Several people approached Susan Paglino, 43, with two bowls in their hands and a decision to make. Paglino, who volunteered for the first time this year, had a ready response.

"My answer is, "They're both beautiful. Why don't you buy both?' "

A few of the artists wandered among the attendees. Maritza Vargas, 11, and Byron Scott, 10, fifth-graders at Crestwood Elementary, were selected by their art teacher, Karen Lepa-Rottler, to represent the school.

Both made fish bowls, complete with fins, tails, scales, mouths and eyeballs. Maritza's was green and pink. Byron's was lavender and yellow. Both bowls took weeks to make. Both were purchased early on.

"It's important to help the needy so that the people that have money won't leave the needy people out," Byron said. "It was fun that Miss Rottler decided to take us here so we could get compliments on our bowls."

Mike Hrabcak sat on a park bench smoking a cigarette. He balanced an empty plastic soup bowl on one knee and a newspaper on the other. A dingy bedroll lay on the ground next to him. Hrabcak, 60, said he had been homeless for the past two months. He said he has attended the Empty Bowls event for the past three years.

"The soup is very good," he said, although "one bowl doesn't go very far."

Given the size and shape of the clay bowls, the soup was generally served in disposable dishes. Hrabcak did not have $10 to purchase one of the handmade bowls, but he did appreciate the intention and artistry.

"They're very nice," he said. "The kids did a good job."

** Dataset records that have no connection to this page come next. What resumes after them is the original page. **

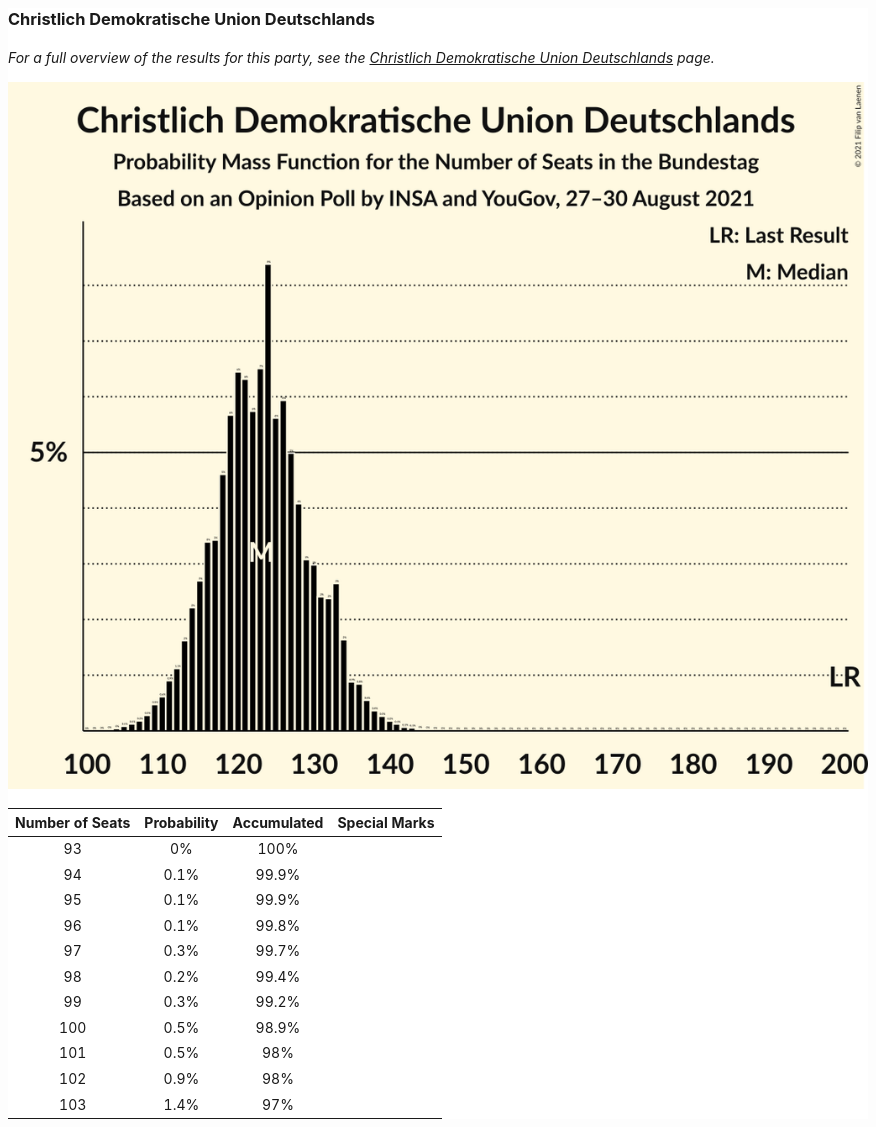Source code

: ### Christlich Demokratische Union Deutschlands

*For a full overview of the results for this party, see the [Christlich Demokratische Union Deutschlands](party-christlichdemokratischeuniondeutschlands.html) page.*

![Graph with seats probability mass function not yet produced](2021-08-30-INSAandYouGov-seats-pmf-christlichdemokratischeuniondeutschlands.png "Seats Probability Mass Function")

| Number of Seats | Probability | Accumulated | Special Marks |
|:---------------:|:-----------:|:-----------:|:-------------:|
| 93 | 0% | 100% |  |
| 94 | 0.1% | 99.9% |  |
| 95 | 0.1% | 99.9% |  |
| 96 | 0.1% | 99.8% |  |
| 97 | 0.3% | 99.7% |  |
| 98 | 0.2% | 99.4% |  |
| 99 | 0.3% | 99.2% |  |
| 100 | 0.5% | 98.9% |  |
| 101 | 0.5% | 98% |  |
| 102 | 0.9% | 98% |  |
| 103 | 1.4% | 97% |  |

Robyn Dunn and Kathy Gibson, both 39 and friends from their college days at the University of Florida, spread a blue blanket out on a patch of grass. Dunn's daughter, Audrey, and her twin friends, Carson and Sykes Eckhard, traced pictures in the dirt with sticks. Of the three 4-year-olds, only Sykes enjoyed the soup ("She loved the onions," said Dunn). All ate their apples. And each was allowed to choose a bowl.

"This is an event for them," Dunn said. "They're very fortunate children. They need to learn there are people who are not as fortunate as they are and that it's important to help out."